What the task asks:
Scan the lines below and report each one containing "Sinergi" by copying it.

- - - - - - -

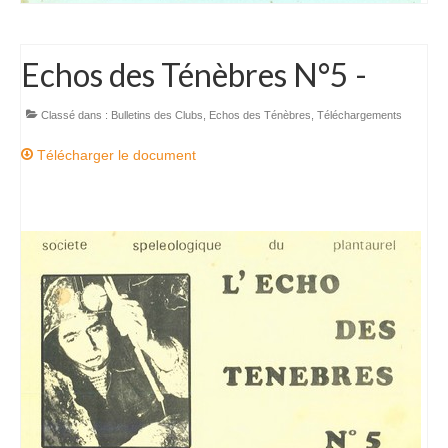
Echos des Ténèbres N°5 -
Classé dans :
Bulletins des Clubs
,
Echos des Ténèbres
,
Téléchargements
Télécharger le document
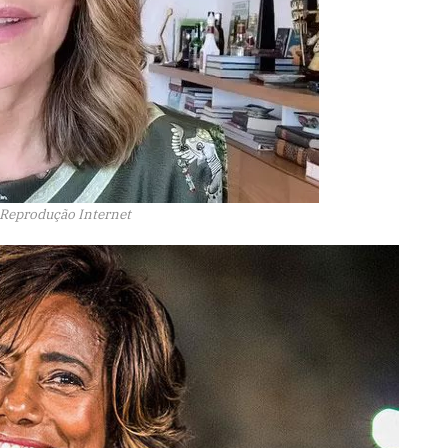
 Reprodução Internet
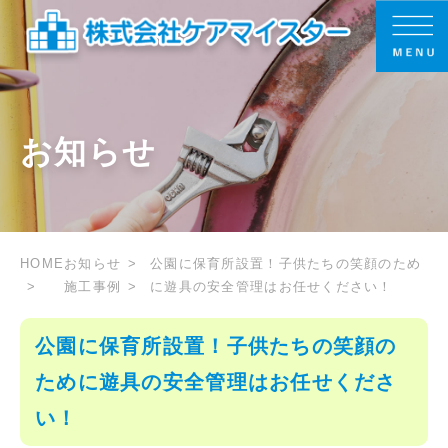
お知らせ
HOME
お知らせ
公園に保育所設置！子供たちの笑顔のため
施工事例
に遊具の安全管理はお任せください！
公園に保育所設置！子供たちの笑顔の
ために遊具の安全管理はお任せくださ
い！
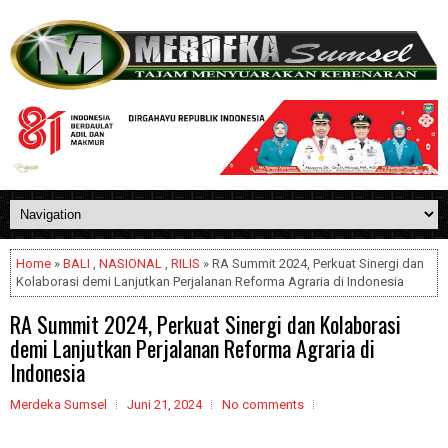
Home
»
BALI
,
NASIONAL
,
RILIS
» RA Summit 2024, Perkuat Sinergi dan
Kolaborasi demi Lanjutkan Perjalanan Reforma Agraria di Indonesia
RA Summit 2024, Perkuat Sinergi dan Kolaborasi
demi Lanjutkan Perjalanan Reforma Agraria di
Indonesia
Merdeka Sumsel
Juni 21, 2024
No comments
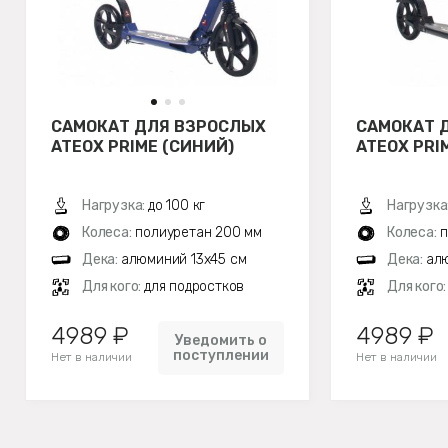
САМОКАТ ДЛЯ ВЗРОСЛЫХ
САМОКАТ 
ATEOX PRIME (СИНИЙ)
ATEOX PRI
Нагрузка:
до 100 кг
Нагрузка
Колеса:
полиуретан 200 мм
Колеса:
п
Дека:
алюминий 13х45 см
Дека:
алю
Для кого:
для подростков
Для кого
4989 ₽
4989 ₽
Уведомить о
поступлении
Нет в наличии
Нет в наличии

- - - - - - -

Solution to this task:
» RA Summit 2024, Perkuat Sinergi dan
RA Summit 2024, Perkuat Sinergi dan Kolaborasi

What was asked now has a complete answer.